◆ **GIVEN INFORMATION**
***

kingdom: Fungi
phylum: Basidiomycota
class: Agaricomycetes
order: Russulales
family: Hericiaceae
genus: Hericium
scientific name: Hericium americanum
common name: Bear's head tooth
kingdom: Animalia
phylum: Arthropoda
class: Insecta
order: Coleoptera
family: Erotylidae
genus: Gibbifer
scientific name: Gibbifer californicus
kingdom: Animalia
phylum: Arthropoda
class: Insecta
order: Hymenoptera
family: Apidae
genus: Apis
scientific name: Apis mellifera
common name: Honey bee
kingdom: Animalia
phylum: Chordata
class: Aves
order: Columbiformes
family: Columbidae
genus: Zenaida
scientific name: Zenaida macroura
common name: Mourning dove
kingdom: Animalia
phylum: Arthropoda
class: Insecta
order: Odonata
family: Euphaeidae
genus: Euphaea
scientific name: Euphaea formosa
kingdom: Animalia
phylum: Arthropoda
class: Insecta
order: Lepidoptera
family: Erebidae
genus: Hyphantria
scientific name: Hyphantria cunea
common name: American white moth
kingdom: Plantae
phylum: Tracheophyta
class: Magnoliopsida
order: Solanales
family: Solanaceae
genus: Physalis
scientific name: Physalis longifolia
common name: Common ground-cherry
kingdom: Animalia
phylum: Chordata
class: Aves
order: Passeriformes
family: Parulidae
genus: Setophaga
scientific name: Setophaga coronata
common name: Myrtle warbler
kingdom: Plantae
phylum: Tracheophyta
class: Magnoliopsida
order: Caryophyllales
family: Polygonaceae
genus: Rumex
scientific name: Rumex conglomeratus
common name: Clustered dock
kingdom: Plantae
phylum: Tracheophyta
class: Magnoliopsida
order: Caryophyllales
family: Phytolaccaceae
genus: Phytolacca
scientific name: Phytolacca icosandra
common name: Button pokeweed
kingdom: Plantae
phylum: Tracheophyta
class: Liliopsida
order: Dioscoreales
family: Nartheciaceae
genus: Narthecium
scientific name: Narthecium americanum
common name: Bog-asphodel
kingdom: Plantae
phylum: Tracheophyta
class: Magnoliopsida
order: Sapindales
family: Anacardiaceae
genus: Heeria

***

◆ **REQUIRED WORK**
Rewrite the lines for all the records above, putting "vernacular name" wherever "common name" appears and leaving everything else unchanged.

◆ **OUTPUT OF THE EXERCISE**
kingdom: Fungi
phylum: Basidiomycota
class: Agaricomycetes
order: Russulales
family: Hericiaceae
genus: Hericium
scientific name: Hericium americanum
vernacular name: Bear's head tooth
kingdom: Animalia
phylum: Arthropoda
class: Insecta
order: Coleoptera
family: Erotylidae
genus: Gibbifer
scientific name: Gibbifer californicus
kingdom: Animalia
phylum: Arthropoda
class: Insecta
order: Hymenoptera
family: Apidae
genus: Apis
scientific name: Apis mellifera
vernacular name: Honey bee
kingdom: Animalia
phylum: Chordata
class: Aves
order: Columbiformes
family: Columbidae
genus: Zenaida
scientific name: Zenaida macroura
vernacular name: Mourning dove
kingdom: Animalia
phylum: Arthropoda
class: Insecta
order: Odonata
family: Euphaeidae
genus: Euphaea
scientific name: Euphaea formosa
kingdom: Animalia
phylum: Arthropoda
class: Insecta
order: Lepidoptera
family: Erebidae
genus: Hyphantria
scientific name: Hyphantria cunea
vernacular name: American white moth
kingdom: Plantae
phylum: Tracheophyta
class: Magnoliopsida
order: Solanales
family: Solanaceae
genus: Physalis
scientific name: Physalis longifolia
vernacular name: Common ground-cherry
kingdom: Animalia
phylum: Chordata
class: Aves
order: Passeriformes
family: Parulidae
genus: Setophaga
scientific name: Setophaga coronata
vernacular name: Myrtle warbler
kingdom: Plantae
phylum: Tracheophyta
class: Magnoliopsida
order: Caryophyllales
family: Polygonaceae
genus: Rumex
scientific name: Rumex conglomeratus
vernacular name: Clustered dock
kingdom: Plantae
phylum: Tracheophyta
class: Magnoliopsida
order: Caryophyllales
family: Phytolaccaceae
genus: Phytolacca
scientific name: Phytolacca icosandra
vernacular name: Button pokeweed
kingdom: Plantae
phylum: Tracheophyta
class: Liliopsida
order: Dioscoreales
family: Nartheciaceae
genus: Narthecium
scientific name: Narthecium americanum
vernacular name: Bog-asphodel
kingdom: Plantae
phylum: Tracheophyta
class: Magnoliopsida
order: Sapindales
family: Anacardiaceae
genus: Heeria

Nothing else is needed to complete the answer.